*GIVEN INFORMATION*.
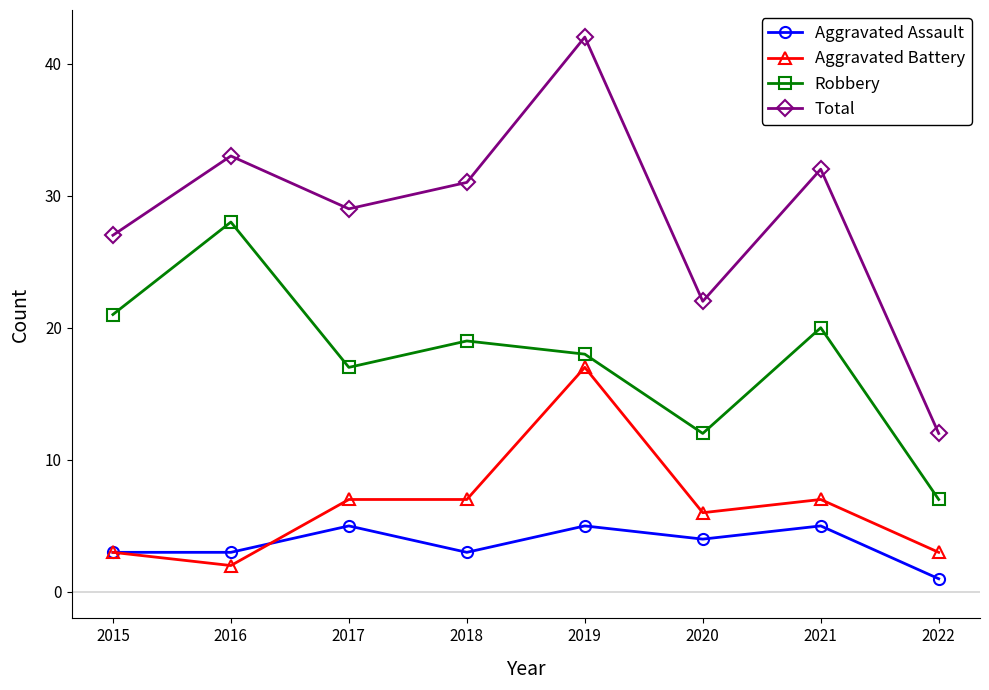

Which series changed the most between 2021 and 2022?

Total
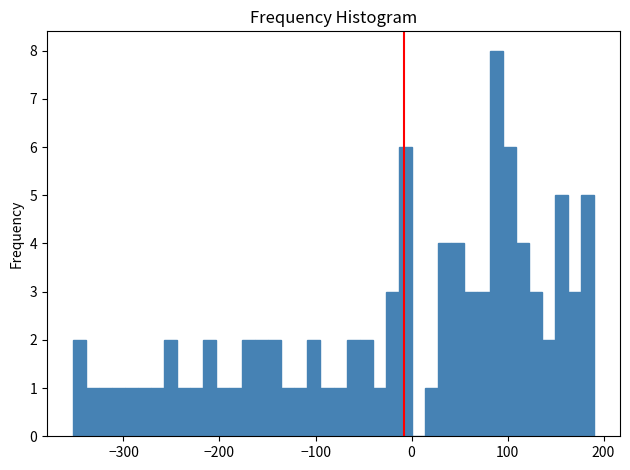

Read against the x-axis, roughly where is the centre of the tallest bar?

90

*WHAT NEEDS TO BE DONE*.
Put each line of the data above into a numbered list, skipping the blank lines and leaving the pictures out.

*PROBLEM SOLUTION*.
1. Which series changed the most between 2021 and 2022?
2. Total
3. Read against the x-axis, roughly where is the centre of the tallest bar?
4. 90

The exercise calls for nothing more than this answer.